The Commission initiated a complaint in July 2015 against Caffeluxe and Global Coffee Exports Limited for their alleged conduct during 2013 and 2014 where they agreed not to undercut each other when selling coffee capsules to retailers. The Commission found this conduct to be in contravention of s4(1)(b)(i) of the Competition Act, No 89 of 1998.
Price fixing as a per se prohibition is presumed to have negative market effects and is prohibited outright without an examination of the actual effects on competition, attracting a penalty of up to 10% of a firm’s annual turnover. In settling with the Commission, Caffeluxe agreed to pay a fine of R750,000, which is less than 10% of its annual turnover and payable in instalments.

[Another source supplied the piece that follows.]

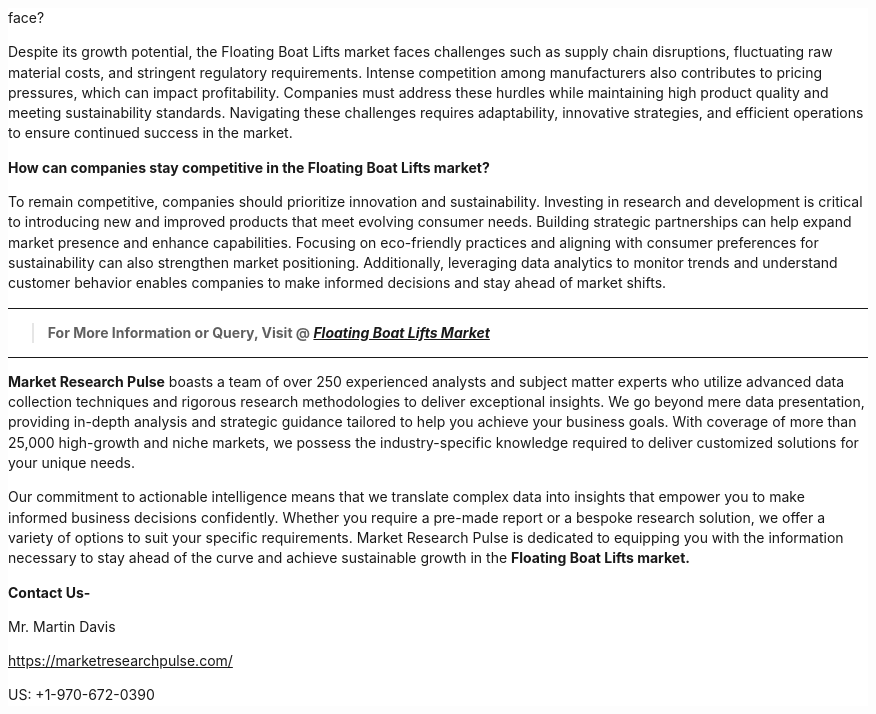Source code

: face?</strong></p><p>Despite its growth potential, the Floating Boat Lifts market faces challenges such as supply chain disruptions, fluctuating raw material costs, and stringent regulatory requirements. Intense competition among manufacturers also contributes to pricing pressures, which can impact profitability. Companies must address these hurdles while maintaining high product quality and meeting sustainability standards. Navigating these challenges requires adaptability, innovative strategies, and efficient operations to ensure continued success in the market.</p><p><strong>How can companies stay competitive in the Floating Boat Lifts market?</strong></p><p>To remain competitive, companies should prioritize innovation and sustainability. Investing in research and development is critical to introducing new and improved products that meet evolving consumer needs. Building strategic partnerships can help expand market presence and enhance capabilities. Focusing on eco-friendly practices and aligning with consumer preferences for sustainability can also strengthen market positioning. Additionally, leveraging data analytics to monitor trends and understand customer behavior enables companies to make informed decisions and stay ahead of market shifts.</p><hr /><blockquote><p><strong>For More Information or Query, Visit @&nbsp;<em><a href="https://marketresearchpulse.com/report/71652/floating-boat-lifts-market?utm_source=Linkedin&utm_medium=029">Floating Boat Lifts Market</a></em></strong></p></blockquote><hr /><p><strong>Market Research Pulse</strong> boasts a team of over 250 experienced analysts and subject matter experts who utilize advanced data collection techniques and rigorous research methodologies to deliver exceptional insights. We go beyond mere data presentation, providing in-depth analysis and strategic guidance tailored to help you achieve your business goals. With coverage of more than 25,000 high-growth and niche markets, we possess the industry-specific knowledge required to deliver customized solutions for your unique needs.</p><p>Our commitment to actionable intelligence means that we translate complex data into insights that empower you to make informed business decisions confidently. Whether you require a pre-made report or a bespoke research solution, we offer a variety of options to suit your specific requirements. Market Research Pulse is dedicated to equipping you with the information necessary to stay ahead of the curve and achieve sustainable growth in the <strong>Floating Boat Lifts market.</strong></p><p><strong>Contact Us-</strong></p><p>Mr. Martin Davis</p><p>https://marketresearchpulse.com/</p><p>US: +1-970-672-0390</p>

Caffeluxe has also agreed not to engage in any other anti-competitive conduct and has agreed to implement a competition law compliance programme for its employees, management, directors and agents. Although unclear from the consent order, it seems likely that Global Coffee was a successful leniency applicant.
This consent agreement comes after a string of recent consent agreements confirmed by the Competition Tribunal involving price fixing claims against various companies across different industries. In as much as this highlights the importance of consent agreements in expeditiously resolving matters between respondents and the Commission, it also highlights the alarming number of price fixing incidents that continue to be uncovered.